Boone jumped onto the back of that cab, grabbed an already injured Malcolm, and beat what his old man called the snot out of him! He punched him and punched him. The idea that that bastard would try to kill Charly kept him punching him.

Charly stayed behind the wheel, and was looking back and watching it all. She’d never condone violence and especially not police brutality, but she was condoning it that day. When she had looked through her rearview mirror and saw Malcolm raise up that gun toward her head, she had a split second to react. A split second to lift her gun, turn and fire. She fired awkwardly, because of the urgency, but it was enough to stop him from firing. But that was too close for her to be comfortable. She would have beat his ass, too, if she was in that cab with Boone.

Boone finally grabbed him up as if he was a rag doll, and pointed his gun directly at his nose. “Tell me all you know,” he ordered him. “Tell me now!”

“He made me say Dalbert did it,” Malcolm cried. “He made me say Dalbert killed Rita. He made me say Pataki was Dalbert’s boss. He made me say it!”

Boone didn’t ask who yet.
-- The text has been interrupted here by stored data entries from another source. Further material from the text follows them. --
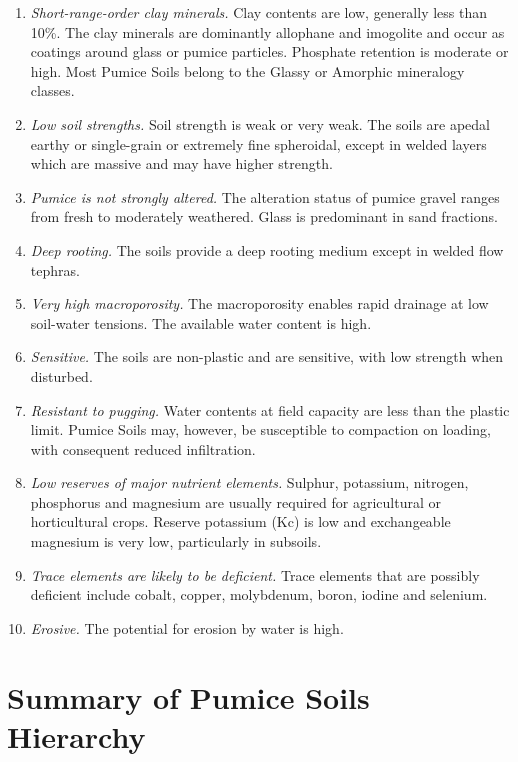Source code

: \documentclass[
  letterpaper,
  DIV=11,
  numbers=noendperiod]{scrreprt}
\providecommand{\tightlist}{%
  \setlength{\itemsep}{0pt}\setlength{\parskip}{0pt}}\usepackage{longtable,booktabs,array}
\begin{document}
\begin{enumerate}
\def\labelenumi{\arabic{enumi}.}
\tightlist
\item
  \emph{Short-range-order clay minerals.} Clay contents are low,
  generally less than 10\%. The clay minerals are dominantly allophane
  and imogolite and occur as coatings around glass or pumice particles.
  Phosphate retention is moderate or high. Most Pumice Soils belong to
  the Glassy or Amorphic mineralogy classes.
\item
  \emph{Low soil strengths.} Soil strength is weak or very weak. The
  soils are apedal earthy or single-grain or extremely fine spheroidal,
  except in welded layers which are massive and may have higher
  strength.
\item
  \emph{Pumice is not strongly altered.} The alteration status of pumice
  gravel ranges from fresh to moderately weathered. Glass is predominant
  in sand fractions.
\item
  \emph{Deep rooting.} The soils provide a deep rooting medium except in
  welded flow tephras.
\item
  \emph{Very high macroporosity.} The macroporosity enables rapid
  drainage at low soil-water tensions. The available water content is
  high.
\item
  \emph{Sensitive.} The soils are non-plastic and are sensitive, with
  low strength when disturbed.
\item
  \emph{Resistant to pugging.} Water contents at field capacity are less
  than the plastic limit. Pumice Soils may, however, be susceptible to
  compaction on loading, with consequent reduced infiltration.
\item
  \emph{Low reserves of major nutrient elements.} Sulphur, potassium,
  nitrogen, phosphorus and magnesium are usually required for
  agricultural or horticultural crops. Reserve potassium (Kc) is low and
  exchangeable magnesium is very low, particularly in subsoils.
\item
  \emph{Trace elements are likely to be deficient.} Trace elements that
  are possibly deficient include cobalt, copper, molybdenum, boron,
  iodine and selenium.
\item
  \emph{Erosive.} The potential for erosion by water is high.
\end{enumerate}

\hypertarget{sec-sum-M}{%
\section{Summary of Pumice Soils Hierarchy}\label{sec-sum-M}}
\end{document}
He wanted all Malcolm had to tell him.

“Why did you try to kill Charly?”

“Who’s Charlie?”

“Dean Johnson,” Boone said. “Why did you try to kill her?”

“He said I had to. He said they’d kill me if I didn’t do it.”

“Who said that?” Boone asked him.

“Amos,” said Malcolm.

Boone was shocked. So was Charly. “Amos?” Boone asked. “Why would Amos tell you to kill Dean Johnson?”

Malcolm was shaking his head. “I don’t know. He’s the one who told me to say Dalbert killed Rita Mae. He’s the one who said they’d kill me if I didn’t do everything he said.”

“Who’d kill you?”

“The same people who killed Rita Mae.”

Charly was shocked. Amos really was involved in Rita Mae’s death?

Boone stood erect in the cab of his truck. “If you’re lying, you’re dead,” he said to Malcolm. Then he thought again about how Malcolm could have shot and killed Charly. “Bastard!” he said, and punched Malcolm so hard that he knocked him unconscious.